Initially, USCIS stated that it would not be implementing this new policy for employment-based petitions or humanitarian applications and petitions. However, starting November 19, 2018, USCIS announced that it would begin issuing NTAs based on denials of applications for T visas (for survivors of human trafficking), U visas (for survivors of qualifying crimes), visas for qualifying family members of U visa recipients, Violence Against Women Act (VAWA) and Special Immigrant Juvenile Status (SIJS) protections (for survivors of domestic abuse and unaccompanied minors, respectively), and derivative refugee and asylum status (for those fleeing persecution in other countries) when the beneficiary is present inside the United States.

As one American Immigration Lawyers Association (AILA) lawyer put it, “A denied case does not mean someone is not the victim of horrific violence or of human trafficking. It could mean, merely, that a bona fide survivor lacked the expertise to demonstrate her eligibility to USCIS—a common occurrence in complicated immigration cases when vulnerable applicants often do not have attorneys helping them—or did not satisfy some other requirement for getting status.

This new policy will undoubtedly have a chilling effect on the numbers of immigrants who will come forward to report crimes against them and apply for humanitarian protection. Cities with large immigrant populations have already seen a reduction in reports of domestic violence over the past two years, following implementation of the current administration’s harsh immigration enforcement policies. Faced with the prospect of deportation and separation from their families, many survivors of crimes feel that alerting the authorities is not a tenable option. This not only means that they and their children are continuing to live in unsafe conditions, but that a perpetrator of a violent crime continues to live free to attack someone else.

Furthermore, by deporting survivors who have worked with law enforcement, including in many cases testifying in open court against their abuser or rapist, we are re-traumatizing them and potentially deporting them to harm or death, if their abuser has also been deported or if their trafficker lives abroad.”

At this time, USCIS is still not implementing the memo for employment-based petitions.

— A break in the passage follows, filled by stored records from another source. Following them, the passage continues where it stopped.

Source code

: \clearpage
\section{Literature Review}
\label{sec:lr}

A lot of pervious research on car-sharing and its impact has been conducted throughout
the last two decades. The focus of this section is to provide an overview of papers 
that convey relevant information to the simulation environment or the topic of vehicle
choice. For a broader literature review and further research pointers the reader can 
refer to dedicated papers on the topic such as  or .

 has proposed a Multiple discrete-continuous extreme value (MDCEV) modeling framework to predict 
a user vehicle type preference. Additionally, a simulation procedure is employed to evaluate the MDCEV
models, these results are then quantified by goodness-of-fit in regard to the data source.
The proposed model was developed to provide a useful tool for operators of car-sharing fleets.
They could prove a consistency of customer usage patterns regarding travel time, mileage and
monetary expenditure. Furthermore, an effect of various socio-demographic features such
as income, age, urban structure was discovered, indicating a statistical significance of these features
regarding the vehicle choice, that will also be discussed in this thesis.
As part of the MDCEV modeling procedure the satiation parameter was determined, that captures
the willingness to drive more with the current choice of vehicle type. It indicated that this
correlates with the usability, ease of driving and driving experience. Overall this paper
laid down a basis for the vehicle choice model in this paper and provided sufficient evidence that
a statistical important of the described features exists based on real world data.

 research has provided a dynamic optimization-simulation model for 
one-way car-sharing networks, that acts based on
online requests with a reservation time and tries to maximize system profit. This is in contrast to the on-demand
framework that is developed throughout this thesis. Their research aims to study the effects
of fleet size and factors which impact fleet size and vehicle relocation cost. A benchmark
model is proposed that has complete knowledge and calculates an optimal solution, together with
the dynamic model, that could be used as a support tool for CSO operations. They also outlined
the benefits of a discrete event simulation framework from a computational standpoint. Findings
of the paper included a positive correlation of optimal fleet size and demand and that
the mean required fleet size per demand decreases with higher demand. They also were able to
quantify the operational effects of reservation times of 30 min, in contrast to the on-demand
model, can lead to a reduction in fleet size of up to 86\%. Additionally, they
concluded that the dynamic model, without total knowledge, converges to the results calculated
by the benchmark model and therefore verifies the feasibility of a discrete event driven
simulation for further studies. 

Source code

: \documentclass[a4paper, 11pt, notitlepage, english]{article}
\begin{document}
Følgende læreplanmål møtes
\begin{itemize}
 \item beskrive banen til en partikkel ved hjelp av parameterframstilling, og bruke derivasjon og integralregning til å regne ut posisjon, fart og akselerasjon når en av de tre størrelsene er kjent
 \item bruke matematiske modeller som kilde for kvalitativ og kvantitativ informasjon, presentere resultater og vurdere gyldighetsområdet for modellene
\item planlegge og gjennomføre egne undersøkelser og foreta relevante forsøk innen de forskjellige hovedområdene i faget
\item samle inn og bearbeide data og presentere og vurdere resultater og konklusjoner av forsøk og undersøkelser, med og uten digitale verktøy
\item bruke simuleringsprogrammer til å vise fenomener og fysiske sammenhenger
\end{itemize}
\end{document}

Additionally, USCIS states: that the agency “will continue to prioritize cases of individuals with criminal records, fraud, or national security concerns,” individuals who have abused public benefits programs, and individuals who are subject to a final order or removal or deportation but have failed to leave the United States; that “[t]here has been no change to the current processes for issuing NTAs on these case types”; and that it “will continue to use its discretion in issuing NTAs for these cases.”

Nevertheless, this change reflects the shifting agency focus from one of service to one of enforcement. Rather than give individuals with denied applications and petitions the opportunity to leave the United States on their own, USCIS can now compel these persons to appear in immigration court for removal proceedings, a system which is already severely backlogged. Moreover, this most recent change harms the very victims of crimes and survivors of abuse that Congress intended to protect when it passed the trafficking and violence protection laws that led to the creation of these humanitarian benefits and forms of relief; and it will also have a chilling effect on the reporting of violent crimes, trafficking, and domestic abuse, and will in effect allow the perpetrators of these crimes to go undetected and unpunished.